ESM agents and assistants

Alternatively, a growing number of organizations are deploying agentic systems with tool-calling capabilities within more generalized solutions. Most often, this comes in the form of an ESM agent, chatbot, or assistant.

Essentially, the goal here is to provide employees or other users with a single point of interaction for initiating agreed service workflows across all departments, either with a dedicated interface or via an existing communications channel, such as Slack or Teams.

The system then uses reasoning and context to determine which service a request corresponds to, and executes relevant tool calls to deliver this.

Instead of navigating their way through a siloed set of department-specific forms, portals, and internal tools, users can simply request the services they need in natural language, via a single point of contact.

Notably, end users don’t even need to know which team or department their request relates to.

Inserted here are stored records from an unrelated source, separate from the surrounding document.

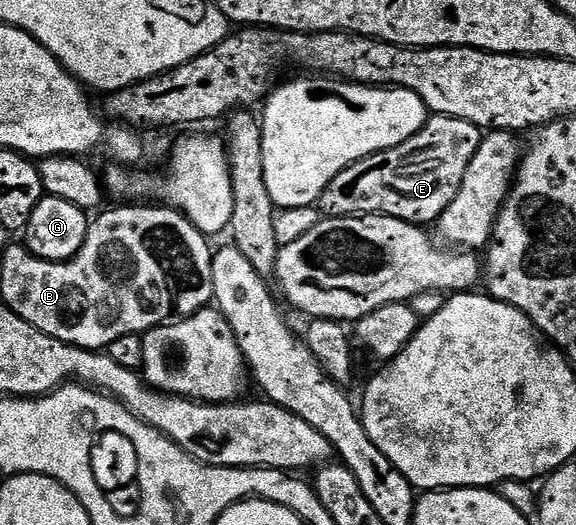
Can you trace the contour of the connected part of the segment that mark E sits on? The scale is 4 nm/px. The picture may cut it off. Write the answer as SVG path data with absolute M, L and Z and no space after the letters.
M443 114L427 117L424 128L404 140L404 144L344 168L344 172L324 188L316 205L327 218L386 214L415 224L437 223L448 204L452 204L483 137L483 131L468 120Z

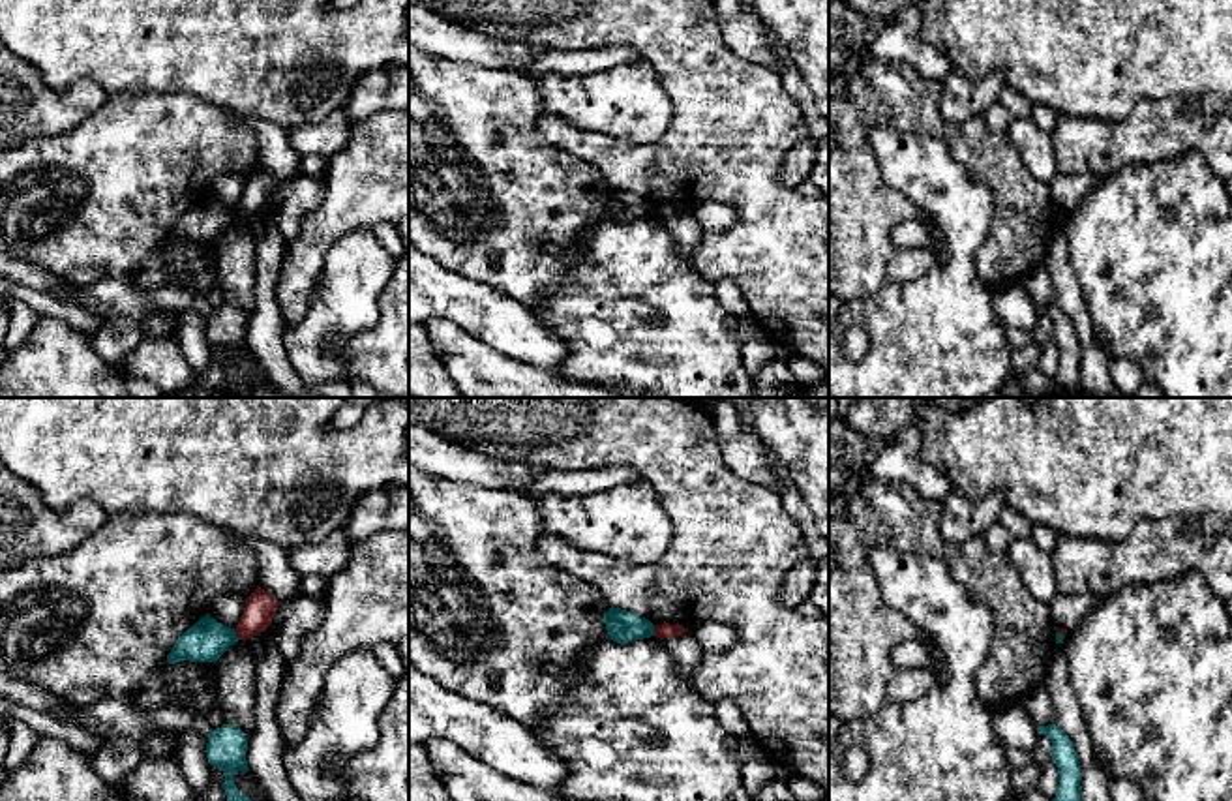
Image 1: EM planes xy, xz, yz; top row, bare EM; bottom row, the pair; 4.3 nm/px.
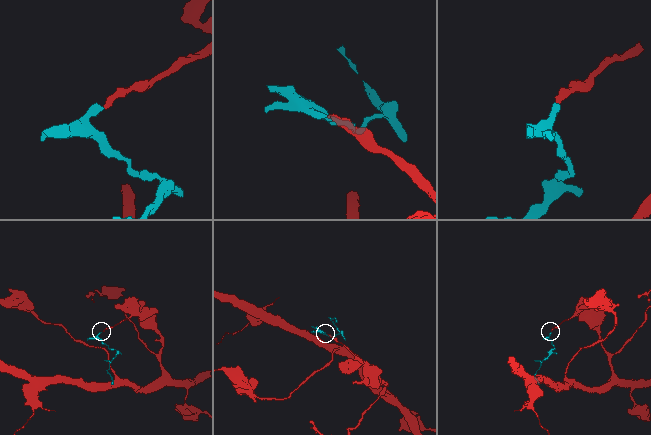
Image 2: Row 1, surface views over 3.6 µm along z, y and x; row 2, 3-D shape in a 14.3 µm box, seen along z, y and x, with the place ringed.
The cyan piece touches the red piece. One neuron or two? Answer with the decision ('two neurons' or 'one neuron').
two neurons

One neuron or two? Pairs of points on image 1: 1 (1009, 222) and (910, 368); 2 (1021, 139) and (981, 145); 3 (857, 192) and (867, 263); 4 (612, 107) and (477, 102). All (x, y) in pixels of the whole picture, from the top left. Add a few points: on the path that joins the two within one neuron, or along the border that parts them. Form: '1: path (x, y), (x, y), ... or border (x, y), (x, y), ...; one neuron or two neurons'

On top of this, these types of solutions offer a high degree of centralization and modularity, enhancing our visibility into service delivery efforts, as well as the maintainability and interconnectivity of systems.

Take a look at our guide to enterprise chatbots to learn more.

How to build a tech stack for tool calling

Lastly, in order to put everything we’ve learned so far into practice, it’s important to understand the specific tools and resources we’ll need to build effective solutions.

In the past few years, countless vendors have come to market with tools aimed at making it easy for developers to output conversational AI tools capable of taking autonomous action. The key, however, is understanding the underlying architecture that makes these systems possible.

Depending on the complexity of our desired solution, we’ll likely require a combination of the following components:

  • LLMs and reasoning engines - Models such as Claude, ChatGPT, and Mistral that provide language processing and reasoning capabilities.
  • Agent frameworks - Tools include LangChain and CrewAI that coordinate agent behavior and provide capabilities such as task decomposition, memory access, tool selection, and multi-agent collaboration.
  • API management, MCP servers, and systems integration - As we saw earlier, we need the appropriate integration tools and middleware to handling requests to external systems.
  • Task and workflow runners - Bridging logic and action, by ensuring that steps are carried out reliably and in the right order, while retaining traceability.
  • Knowledge and memory stores - Storing short-term and long-term memory, as well as providing our systems with contextual information, including within RAG use cases.
  • Monitoring and observability - Tools like LangFuse and OpenTelemetry that provide visibility into the real-world behavior of agentic solutions.

Developing an effective solution of our own means balancing several concerns across financial, functional, and non-functional factors, so thorough vetting and research are required for individual cases.